### About this task:
Given the listing below, write out exactly the lines starting with the line that has "cells show no" and going on through the line that has "micrograph shows immunohistochemistry", both kept.

### Exercise input:
━━━━━━━━━━━━━━━━━━━━━━━━━━━━━━
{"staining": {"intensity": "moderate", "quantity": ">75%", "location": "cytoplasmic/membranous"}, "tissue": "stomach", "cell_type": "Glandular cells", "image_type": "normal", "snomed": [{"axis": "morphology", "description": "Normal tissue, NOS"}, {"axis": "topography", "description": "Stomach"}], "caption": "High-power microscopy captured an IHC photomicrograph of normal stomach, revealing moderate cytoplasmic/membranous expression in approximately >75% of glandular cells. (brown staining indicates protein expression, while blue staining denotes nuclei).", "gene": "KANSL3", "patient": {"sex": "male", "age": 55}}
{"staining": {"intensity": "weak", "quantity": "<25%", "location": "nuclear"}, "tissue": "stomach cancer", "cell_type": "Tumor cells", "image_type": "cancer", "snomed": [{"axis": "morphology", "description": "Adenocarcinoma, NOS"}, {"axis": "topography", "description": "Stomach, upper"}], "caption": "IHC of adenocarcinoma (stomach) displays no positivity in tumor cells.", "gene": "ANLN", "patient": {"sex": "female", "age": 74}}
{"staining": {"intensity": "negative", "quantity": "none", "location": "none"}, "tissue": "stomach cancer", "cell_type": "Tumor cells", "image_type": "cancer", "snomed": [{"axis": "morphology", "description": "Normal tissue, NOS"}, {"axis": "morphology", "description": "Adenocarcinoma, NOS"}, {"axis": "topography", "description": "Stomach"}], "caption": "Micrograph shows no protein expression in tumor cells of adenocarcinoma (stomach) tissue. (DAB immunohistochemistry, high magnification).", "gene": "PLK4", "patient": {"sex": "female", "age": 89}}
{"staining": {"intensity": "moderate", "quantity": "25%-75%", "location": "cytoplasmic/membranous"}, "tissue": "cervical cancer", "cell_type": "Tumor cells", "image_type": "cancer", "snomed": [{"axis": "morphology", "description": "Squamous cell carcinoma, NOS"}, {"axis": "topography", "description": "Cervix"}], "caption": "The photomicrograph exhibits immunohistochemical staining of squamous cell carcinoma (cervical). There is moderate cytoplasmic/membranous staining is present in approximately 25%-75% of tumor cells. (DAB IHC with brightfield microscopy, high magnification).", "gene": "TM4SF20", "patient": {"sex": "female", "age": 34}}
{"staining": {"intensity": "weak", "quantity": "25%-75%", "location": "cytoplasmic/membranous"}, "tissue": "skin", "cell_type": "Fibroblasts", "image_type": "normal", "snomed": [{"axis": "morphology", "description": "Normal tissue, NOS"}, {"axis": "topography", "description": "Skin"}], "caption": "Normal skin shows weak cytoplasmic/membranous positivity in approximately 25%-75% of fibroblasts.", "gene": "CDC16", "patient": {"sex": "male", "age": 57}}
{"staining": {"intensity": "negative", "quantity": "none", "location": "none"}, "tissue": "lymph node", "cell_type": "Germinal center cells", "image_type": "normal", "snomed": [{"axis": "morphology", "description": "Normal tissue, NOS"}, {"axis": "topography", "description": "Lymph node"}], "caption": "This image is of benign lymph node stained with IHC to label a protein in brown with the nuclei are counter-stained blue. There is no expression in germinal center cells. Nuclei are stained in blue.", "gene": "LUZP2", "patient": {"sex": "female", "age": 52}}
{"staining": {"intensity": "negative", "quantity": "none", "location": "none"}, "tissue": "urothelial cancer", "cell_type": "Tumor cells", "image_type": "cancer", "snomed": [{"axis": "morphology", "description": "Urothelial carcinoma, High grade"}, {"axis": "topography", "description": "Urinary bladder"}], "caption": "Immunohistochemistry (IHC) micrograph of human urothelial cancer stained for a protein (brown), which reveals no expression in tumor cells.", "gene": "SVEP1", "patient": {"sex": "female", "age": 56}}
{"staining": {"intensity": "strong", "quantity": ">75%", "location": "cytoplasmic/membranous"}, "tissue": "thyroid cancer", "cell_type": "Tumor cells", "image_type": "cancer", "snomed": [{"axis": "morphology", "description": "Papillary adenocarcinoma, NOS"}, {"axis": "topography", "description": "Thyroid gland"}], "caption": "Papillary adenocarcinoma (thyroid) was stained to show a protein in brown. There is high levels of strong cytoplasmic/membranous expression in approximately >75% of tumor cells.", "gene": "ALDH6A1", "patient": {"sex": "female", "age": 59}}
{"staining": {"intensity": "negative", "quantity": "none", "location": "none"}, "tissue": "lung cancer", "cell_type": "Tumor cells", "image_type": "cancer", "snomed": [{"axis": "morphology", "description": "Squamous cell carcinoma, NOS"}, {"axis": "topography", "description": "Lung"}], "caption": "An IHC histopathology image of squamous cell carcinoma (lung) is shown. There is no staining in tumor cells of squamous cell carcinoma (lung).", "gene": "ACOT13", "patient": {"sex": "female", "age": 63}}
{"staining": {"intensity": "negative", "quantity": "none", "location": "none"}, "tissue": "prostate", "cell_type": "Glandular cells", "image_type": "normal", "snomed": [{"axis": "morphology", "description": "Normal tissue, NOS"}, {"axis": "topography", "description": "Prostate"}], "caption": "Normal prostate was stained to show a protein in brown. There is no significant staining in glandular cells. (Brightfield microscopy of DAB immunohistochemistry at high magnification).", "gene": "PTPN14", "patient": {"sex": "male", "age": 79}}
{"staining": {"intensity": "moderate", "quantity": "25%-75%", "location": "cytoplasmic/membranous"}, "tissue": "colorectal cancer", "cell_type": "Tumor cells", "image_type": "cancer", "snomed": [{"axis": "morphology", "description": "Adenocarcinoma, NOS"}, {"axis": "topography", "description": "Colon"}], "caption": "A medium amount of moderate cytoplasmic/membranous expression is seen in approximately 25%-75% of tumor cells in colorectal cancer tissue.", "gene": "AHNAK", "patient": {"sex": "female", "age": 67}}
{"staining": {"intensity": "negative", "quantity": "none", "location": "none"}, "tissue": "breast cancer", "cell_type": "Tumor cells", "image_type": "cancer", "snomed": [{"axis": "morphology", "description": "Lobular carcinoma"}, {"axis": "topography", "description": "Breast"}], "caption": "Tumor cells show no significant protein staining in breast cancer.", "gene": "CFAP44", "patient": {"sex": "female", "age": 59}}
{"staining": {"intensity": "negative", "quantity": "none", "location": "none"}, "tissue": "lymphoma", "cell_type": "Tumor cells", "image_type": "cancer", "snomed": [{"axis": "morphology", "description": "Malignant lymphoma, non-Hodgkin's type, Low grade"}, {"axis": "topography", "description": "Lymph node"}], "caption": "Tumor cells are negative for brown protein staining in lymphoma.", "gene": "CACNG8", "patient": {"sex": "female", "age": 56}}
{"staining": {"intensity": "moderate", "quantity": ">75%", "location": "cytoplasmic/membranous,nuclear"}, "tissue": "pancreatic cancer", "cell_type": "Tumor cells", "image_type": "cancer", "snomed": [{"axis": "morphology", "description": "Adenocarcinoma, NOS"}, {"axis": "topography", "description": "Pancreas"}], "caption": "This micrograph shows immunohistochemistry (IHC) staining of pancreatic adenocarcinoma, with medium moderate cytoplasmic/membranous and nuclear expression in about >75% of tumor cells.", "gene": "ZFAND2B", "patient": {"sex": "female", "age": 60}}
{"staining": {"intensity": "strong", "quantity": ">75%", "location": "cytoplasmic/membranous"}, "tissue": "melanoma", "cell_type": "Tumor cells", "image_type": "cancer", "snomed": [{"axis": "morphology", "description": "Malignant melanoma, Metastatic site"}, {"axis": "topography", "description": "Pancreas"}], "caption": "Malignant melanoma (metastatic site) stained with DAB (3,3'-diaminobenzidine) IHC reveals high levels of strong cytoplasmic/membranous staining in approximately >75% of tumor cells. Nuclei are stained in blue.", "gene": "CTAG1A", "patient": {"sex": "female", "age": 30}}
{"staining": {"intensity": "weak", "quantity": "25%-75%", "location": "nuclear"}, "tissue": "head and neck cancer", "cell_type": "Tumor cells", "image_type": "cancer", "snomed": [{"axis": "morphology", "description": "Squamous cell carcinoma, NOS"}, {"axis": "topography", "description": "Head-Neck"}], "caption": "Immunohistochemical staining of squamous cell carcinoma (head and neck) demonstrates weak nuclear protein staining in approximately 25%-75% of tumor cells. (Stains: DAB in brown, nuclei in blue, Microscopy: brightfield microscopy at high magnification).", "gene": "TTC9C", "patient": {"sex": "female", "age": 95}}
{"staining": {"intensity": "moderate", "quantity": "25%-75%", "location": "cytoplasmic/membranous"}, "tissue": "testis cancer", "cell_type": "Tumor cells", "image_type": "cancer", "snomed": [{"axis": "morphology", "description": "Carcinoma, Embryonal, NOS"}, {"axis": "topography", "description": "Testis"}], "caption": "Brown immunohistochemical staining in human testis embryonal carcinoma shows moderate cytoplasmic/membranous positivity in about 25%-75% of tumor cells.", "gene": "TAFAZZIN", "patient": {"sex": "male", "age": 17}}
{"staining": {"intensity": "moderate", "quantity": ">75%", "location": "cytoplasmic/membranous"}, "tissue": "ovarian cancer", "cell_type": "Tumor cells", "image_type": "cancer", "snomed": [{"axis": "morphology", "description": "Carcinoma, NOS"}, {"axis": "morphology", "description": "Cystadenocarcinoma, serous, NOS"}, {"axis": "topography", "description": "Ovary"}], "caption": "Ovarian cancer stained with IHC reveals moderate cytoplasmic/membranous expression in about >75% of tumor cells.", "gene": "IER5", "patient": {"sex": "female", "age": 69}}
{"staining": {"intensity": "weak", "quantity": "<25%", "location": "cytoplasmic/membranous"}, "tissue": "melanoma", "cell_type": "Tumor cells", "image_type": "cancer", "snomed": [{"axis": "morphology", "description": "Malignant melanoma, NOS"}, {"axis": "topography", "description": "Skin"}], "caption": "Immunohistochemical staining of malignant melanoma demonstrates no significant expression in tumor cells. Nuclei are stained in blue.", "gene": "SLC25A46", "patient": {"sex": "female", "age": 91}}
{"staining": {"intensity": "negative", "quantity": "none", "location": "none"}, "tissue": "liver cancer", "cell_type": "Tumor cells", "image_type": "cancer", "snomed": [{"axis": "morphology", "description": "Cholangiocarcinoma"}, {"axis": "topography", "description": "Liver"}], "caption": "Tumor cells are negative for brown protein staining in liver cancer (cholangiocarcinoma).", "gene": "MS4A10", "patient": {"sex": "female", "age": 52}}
━━━━━━━━━━━━━━━━━━━━━━━━━━━━━━
### Solution for this problem:
{"staining": {"intensity": "negative", "quantity": "none", "location": "none"}, "tissue": "breast cancer", "cell_type": "Tumor cells", "image_type": "cancer", "snomed": [{"axis": "morphology", "description": "Lobular carcinoma"}, {"axis": "topography", "description": "Breast"}], "caption": "Tumor cells show no significant protein staining in breast cancer.", "gene": "CFAP44", "patient": {"sex": "female", "age": 59}}
{"staining": {"intensity": "negative", "quantity": "none", "location": "none"}, "tissue": "lymphoma", "cell_type": "Tumor cells", "image_type": "cancer", "snomed": [{"axis": "morphology", "description": "Malignant lymphoma, non-Hodgkin's type, Low grade"}, {"axis": "topography", "description": "Lymph node"}], "caption": "Tumor cells are negative for brown protein staining in lymphoma.", "gene": "CACNG8", "patient": {"sex": "female", "age": 56}}
{"staining": {"intensity": "moderate", "quantity": ">75%", "location": "cytoplasmic/membranous,nuclear"}, "tissue": "pancreatic cancer", "cell_type": "Tumor cells", "image_type": "cancer", "snomed": [{"axis": "morphology", "description": "Adenocarcinoma, NOS"}, {"axis": "topography", "description": "Pancreas"}], "caption": "This micrograph shows immunohistochemistry (IHC) staining of pancreatic adenocarcinoma, with medium moderate cytoplasmic/membranous and nuclear expression in about >75% of tumor cells.", "gene": "ZFAND2B", "patient": {"sex": "female", "age": 60}}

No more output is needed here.